The Schema Markup Renaissance
Technical SEO didn't disappear. But what matters changed. Schema markup—those structured data snippets that tell systems what information on your page means—is becoming more important, not less. When an AI system uses retrieval-augmented generation to fetch your page and pull your address or business hours or core services, clean schema markup makes it much easier for that system to extract the right information accurately.
Likewise, Google is still a distribution channel. It's still where many people start when they're looking for something. But more of them are asking Google to show them AI summaries instead of blue links. Those AI summaries often pull directly from structured data. Clean schema markup on your site makes it more likely you'll be the source cited in those summaries. It's a small but meaningful lever.
The Timeline of This Shift
Right now, in mid-2026, you're in a transition period.
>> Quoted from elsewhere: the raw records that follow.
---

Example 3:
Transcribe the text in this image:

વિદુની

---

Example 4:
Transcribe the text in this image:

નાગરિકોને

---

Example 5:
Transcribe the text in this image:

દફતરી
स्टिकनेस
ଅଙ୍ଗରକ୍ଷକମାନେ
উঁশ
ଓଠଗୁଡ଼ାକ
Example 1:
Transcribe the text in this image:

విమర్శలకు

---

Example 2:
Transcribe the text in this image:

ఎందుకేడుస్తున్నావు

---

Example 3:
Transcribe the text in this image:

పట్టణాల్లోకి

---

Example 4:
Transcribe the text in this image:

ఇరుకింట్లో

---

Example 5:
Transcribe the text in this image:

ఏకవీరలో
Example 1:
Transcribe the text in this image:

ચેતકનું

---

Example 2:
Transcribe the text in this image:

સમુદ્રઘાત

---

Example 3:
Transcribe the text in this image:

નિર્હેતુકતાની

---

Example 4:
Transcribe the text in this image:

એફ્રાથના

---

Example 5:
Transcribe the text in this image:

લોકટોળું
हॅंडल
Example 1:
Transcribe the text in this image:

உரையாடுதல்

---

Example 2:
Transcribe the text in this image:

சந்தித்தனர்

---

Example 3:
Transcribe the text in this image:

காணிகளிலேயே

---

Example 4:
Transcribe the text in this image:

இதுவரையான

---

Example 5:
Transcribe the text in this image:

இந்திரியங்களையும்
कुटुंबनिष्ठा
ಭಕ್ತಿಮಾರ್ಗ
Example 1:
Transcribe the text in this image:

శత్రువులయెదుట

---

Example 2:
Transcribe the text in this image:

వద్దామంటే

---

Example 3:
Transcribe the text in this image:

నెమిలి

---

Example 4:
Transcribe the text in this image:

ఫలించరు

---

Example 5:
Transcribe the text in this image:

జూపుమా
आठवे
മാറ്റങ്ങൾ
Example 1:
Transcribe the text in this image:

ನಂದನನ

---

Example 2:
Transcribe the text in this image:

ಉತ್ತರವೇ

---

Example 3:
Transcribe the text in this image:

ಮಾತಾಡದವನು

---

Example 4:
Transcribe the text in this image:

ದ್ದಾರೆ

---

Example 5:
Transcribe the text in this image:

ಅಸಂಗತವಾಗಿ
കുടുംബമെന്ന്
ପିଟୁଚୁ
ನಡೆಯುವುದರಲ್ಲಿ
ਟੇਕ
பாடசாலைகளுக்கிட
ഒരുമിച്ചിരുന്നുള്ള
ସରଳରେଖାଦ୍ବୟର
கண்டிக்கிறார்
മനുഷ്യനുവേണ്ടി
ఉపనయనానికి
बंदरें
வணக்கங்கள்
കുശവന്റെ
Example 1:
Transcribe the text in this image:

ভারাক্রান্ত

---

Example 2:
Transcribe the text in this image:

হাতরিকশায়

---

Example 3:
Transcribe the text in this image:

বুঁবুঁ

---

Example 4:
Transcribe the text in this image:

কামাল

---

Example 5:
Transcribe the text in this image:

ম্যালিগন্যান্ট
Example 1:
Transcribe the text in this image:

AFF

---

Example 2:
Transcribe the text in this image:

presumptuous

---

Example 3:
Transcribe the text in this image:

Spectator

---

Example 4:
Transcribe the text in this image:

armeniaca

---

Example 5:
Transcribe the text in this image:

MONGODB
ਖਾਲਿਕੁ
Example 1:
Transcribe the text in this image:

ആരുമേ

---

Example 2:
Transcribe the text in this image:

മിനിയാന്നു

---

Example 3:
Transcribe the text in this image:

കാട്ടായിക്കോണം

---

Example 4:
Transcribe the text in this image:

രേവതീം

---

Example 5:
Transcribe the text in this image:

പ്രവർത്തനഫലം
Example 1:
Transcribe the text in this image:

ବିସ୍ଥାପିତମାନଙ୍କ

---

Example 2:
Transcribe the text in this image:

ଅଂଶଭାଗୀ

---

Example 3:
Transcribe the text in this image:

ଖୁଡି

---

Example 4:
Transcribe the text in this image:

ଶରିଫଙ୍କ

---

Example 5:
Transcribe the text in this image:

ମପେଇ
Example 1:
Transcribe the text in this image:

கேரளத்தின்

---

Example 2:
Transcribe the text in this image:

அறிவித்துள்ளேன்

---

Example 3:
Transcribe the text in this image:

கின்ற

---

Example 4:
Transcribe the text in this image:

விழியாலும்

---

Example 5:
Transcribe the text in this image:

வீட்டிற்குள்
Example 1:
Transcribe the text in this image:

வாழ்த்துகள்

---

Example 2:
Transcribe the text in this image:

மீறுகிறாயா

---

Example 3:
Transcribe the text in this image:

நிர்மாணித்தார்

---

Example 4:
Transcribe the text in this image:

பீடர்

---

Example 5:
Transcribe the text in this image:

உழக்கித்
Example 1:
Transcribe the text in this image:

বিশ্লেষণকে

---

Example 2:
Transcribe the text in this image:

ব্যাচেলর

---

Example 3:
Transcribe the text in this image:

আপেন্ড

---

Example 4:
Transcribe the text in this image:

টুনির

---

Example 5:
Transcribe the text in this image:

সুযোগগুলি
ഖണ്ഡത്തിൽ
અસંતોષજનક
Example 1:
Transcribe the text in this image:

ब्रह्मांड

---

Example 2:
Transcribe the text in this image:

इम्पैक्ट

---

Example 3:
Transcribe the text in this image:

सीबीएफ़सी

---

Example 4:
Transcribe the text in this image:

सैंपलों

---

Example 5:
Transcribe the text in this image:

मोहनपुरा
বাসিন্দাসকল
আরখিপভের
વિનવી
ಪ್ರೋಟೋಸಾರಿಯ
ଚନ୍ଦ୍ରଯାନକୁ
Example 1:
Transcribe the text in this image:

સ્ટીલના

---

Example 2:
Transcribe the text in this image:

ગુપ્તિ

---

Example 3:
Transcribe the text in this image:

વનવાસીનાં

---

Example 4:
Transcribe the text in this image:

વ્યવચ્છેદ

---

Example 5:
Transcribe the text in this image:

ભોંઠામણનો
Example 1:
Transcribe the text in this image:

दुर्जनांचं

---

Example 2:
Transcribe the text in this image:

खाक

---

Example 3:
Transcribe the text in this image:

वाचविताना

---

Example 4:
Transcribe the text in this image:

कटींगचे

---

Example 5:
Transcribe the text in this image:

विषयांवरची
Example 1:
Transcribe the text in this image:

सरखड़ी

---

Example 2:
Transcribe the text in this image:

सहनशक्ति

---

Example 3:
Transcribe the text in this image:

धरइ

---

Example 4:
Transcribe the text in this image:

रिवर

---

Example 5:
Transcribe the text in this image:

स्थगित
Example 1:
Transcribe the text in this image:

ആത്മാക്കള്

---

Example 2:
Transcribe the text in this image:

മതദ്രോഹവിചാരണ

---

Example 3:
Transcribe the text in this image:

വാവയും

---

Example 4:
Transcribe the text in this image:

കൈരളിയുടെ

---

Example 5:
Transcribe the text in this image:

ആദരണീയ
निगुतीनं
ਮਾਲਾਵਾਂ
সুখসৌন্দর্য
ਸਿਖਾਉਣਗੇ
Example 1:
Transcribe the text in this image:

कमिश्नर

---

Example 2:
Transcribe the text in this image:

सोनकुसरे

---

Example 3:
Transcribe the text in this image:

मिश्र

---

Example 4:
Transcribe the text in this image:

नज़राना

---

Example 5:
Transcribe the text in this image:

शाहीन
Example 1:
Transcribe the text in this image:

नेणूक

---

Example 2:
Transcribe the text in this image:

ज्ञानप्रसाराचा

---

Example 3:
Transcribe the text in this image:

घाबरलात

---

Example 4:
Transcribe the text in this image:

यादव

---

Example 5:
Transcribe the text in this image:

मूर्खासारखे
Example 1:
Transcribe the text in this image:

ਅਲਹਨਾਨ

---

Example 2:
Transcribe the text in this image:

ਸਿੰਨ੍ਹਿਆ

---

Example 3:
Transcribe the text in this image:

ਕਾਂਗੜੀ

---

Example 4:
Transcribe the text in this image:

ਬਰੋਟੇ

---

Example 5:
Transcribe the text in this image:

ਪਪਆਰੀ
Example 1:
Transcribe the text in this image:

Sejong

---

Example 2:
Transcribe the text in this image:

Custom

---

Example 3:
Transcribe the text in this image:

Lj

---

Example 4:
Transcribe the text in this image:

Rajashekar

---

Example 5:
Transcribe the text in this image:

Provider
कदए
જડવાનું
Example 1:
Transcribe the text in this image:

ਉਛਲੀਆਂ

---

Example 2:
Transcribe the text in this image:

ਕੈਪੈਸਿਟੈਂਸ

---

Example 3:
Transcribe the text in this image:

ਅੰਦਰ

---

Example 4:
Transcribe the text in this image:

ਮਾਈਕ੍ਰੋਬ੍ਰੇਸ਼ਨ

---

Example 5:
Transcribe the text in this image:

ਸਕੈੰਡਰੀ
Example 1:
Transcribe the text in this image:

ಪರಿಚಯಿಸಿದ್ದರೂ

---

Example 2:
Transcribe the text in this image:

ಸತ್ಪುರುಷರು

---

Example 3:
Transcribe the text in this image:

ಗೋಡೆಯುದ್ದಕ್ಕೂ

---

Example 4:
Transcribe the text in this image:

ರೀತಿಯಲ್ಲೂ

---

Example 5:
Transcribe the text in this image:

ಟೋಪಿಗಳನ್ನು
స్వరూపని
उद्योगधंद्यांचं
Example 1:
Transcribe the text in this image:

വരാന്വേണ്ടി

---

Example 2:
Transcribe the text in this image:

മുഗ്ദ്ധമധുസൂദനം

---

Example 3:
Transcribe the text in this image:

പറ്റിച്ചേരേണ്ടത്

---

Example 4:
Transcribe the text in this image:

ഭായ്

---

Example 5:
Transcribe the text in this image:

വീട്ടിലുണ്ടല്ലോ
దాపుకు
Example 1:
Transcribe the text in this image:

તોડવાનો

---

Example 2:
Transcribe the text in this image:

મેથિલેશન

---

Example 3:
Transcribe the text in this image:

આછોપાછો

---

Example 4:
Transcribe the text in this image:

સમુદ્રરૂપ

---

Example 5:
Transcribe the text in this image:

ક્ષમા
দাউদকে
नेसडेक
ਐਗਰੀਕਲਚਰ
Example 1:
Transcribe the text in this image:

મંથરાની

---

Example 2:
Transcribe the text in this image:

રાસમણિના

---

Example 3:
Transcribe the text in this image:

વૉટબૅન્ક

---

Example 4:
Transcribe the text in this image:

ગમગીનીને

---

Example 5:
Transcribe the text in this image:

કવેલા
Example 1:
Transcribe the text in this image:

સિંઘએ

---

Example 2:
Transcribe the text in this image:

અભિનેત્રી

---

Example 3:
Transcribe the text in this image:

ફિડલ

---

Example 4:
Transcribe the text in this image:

Some of your traffic still comes from Google organic search. Some is starting to come from ChatGPT and Claude and Perplexity. In two years, that ratio will be different. In five years, it will look nothing like today. The question is whether you're already building visibility in the AI recommendation system, or whether you're waiting until Google's traffic is already gone to start.
The winning move is to double down on earned media and authority building right now. Get features in publications. Build relationships with writers and journalists. Contribute to industry conversations. Make your business something that's worth writing about. That visibility compounds over time as more people learn about you, mention you, and cite you. By the time AI is the dominant discovery channel, you'll already be established. By the time your competitors notice this shift, you'll be too far ahead to catch.
SEO isn't dead. The question is whether you'll be the one ranking in the new system or watching from the sidelines wondering why you're invisible in ChatGPT when you're right there on page one of Google.